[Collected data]
========

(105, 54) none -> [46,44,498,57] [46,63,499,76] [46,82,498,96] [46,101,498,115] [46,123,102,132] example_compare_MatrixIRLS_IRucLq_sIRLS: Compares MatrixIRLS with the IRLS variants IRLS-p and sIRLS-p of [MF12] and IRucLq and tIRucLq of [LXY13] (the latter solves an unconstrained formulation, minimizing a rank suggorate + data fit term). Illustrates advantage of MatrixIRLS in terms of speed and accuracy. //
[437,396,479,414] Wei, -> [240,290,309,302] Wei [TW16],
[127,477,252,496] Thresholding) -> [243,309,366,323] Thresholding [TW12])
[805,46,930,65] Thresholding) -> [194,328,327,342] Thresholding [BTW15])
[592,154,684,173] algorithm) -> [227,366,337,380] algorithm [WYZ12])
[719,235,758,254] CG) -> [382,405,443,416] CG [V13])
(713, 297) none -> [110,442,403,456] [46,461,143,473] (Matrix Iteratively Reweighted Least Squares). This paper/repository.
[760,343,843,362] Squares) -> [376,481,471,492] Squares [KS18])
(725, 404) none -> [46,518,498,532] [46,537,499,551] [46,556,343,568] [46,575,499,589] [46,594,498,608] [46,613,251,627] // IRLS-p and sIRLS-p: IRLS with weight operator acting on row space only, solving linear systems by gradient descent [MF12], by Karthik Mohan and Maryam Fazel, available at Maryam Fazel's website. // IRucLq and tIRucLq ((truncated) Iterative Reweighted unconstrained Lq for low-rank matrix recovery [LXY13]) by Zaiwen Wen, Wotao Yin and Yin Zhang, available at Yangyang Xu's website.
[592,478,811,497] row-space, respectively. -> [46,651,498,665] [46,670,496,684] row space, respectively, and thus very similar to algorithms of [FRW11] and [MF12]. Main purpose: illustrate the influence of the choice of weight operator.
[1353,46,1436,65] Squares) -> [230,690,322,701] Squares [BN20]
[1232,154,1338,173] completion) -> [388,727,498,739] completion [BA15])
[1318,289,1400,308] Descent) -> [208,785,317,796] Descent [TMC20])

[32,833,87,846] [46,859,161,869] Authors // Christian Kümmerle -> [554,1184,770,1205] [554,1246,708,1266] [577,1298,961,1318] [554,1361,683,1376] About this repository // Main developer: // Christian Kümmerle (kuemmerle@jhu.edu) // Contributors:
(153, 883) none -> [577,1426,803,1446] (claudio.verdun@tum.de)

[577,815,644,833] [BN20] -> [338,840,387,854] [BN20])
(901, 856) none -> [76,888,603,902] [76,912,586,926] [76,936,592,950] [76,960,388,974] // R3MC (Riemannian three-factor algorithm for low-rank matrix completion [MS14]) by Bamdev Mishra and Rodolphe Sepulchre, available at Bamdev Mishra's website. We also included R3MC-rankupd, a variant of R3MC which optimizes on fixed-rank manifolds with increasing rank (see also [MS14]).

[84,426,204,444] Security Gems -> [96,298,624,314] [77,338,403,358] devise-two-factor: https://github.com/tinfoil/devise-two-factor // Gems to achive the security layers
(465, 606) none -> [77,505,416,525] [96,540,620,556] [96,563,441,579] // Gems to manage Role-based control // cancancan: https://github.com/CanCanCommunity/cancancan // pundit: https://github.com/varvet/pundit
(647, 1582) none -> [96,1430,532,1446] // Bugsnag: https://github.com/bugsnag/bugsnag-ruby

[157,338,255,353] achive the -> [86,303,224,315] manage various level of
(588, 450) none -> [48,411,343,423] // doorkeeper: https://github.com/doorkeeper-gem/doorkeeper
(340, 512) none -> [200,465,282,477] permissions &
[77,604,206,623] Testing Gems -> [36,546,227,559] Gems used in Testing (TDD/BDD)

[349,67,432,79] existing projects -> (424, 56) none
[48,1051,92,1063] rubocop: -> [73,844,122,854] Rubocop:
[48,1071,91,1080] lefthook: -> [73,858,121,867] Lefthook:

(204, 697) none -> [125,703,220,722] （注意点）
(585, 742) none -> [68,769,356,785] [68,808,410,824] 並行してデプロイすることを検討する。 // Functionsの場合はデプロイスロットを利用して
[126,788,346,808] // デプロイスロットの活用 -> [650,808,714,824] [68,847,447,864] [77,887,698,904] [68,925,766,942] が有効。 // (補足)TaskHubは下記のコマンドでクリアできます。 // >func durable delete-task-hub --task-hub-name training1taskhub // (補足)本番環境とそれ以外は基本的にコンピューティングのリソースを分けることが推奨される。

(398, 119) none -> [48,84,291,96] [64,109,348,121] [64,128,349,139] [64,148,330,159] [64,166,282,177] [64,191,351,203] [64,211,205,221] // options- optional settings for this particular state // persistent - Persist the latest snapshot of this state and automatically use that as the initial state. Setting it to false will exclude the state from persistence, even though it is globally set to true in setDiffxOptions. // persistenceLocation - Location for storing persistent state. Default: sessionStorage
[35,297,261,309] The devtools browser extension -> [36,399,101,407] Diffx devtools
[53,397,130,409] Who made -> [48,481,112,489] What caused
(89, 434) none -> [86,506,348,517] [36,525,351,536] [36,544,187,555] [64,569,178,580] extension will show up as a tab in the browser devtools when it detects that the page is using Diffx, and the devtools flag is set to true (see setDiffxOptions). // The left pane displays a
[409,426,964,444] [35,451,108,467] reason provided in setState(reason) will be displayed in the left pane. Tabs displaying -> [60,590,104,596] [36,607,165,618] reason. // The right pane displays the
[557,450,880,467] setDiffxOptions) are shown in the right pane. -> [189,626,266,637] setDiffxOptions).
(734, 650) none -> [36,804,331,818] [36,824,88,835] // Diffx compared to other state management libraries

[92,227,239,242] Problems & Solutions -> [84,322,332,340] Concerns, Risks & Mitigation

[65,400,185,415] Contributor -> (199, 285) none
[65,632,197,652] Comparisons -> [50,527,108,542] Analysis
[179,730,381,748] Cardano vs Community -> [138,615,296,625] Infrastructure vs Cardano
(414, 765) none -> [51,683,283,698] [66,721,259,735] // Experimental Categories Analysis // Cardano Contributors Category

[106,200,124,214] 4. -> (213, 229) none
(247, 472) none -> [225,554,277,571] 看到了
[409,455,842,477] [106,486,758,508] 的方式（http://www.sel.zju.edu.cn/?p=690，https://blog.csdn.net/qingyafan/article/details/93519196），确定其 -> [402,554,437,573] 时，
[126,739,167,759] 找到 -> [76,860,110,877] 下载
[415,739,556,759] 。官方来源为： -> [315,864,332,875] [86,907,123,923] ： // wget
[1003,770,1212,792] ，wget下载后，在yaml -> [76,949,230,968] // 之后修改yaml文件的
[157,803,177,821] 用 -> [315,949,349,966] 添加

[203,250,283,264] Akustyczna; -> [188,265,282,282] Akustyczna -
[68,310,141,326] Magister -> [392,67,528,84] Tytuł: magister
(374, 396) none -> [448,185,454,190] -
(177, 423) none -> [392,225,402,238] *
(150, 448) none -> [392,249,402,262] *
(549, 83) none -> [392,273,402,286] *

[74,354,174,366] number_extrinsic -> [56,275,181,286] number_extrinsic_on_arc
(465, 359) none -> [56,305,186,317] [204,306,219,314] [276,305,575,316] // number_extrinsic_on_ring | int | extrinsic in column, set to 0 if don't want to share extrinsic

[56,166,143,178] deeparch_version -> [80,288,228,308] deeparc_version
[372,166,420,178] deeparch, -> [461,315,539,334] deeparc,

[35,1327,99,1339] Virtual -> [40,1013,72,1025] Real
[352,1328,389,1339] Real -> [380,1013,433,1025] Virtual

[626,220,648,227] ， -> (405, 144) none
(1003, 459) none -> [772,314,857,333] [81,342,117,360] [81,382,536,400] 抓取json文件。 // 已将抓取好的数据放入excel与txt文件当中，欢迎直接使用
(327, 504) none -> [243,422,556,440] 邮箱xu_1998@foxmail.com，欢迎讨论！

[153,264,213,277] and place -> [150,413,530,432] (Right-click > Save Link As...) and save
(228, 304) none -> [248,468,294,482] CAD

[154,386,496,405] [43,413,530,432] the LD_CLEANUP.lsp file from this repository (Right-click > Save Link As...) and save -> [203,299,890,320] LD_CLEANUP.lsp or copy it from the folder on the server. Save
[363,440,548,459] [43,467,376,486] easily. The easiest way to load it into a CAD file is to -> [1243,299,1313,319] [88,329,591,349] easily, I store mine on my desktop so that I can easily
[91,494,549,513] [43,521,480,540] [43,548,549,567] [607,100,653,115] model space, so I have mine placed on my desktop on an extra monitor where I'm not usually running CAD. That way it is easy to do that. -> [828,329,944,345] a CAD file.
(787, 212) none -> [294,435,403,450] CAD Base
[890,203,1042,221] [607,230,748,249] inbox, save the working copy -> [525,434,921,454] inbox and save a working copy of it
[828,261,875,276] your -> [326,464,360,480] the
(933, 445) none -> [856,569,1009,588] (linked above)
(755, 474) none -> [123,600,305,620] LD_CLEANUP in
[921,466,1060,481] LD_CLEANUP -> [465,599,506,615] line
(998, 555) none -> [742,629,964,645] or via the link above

========

Task brief:
Starting with the line with "(588, 450) none" above and going on through the line with "(204, 697) none -> [125,703,220,722] （注意点）", transcribe every line exactly, both ends included, and add nothing.

Output below:
(588, 450) none -> [48,411,343,423] // doorkeeper: https://github.com/doorkeeper-gem/doorkeeper
(340, 512) none -> [200,465,282,477] permissions &
[77,604,206,623] Testing Gems -> [36,546,227,559] Gems used in Testing (TDD/BDD)

[349,67,432,79] existing projects -> (424, 56) none
[48,1051,92,1063] rubocop: -> [73,844,122,854] Rubocop:
[48,1071,91,1080] lefthook: -> [73,858,121,867] Lefthook:

(204, 697) none -> [125,703,220,722] （注意点）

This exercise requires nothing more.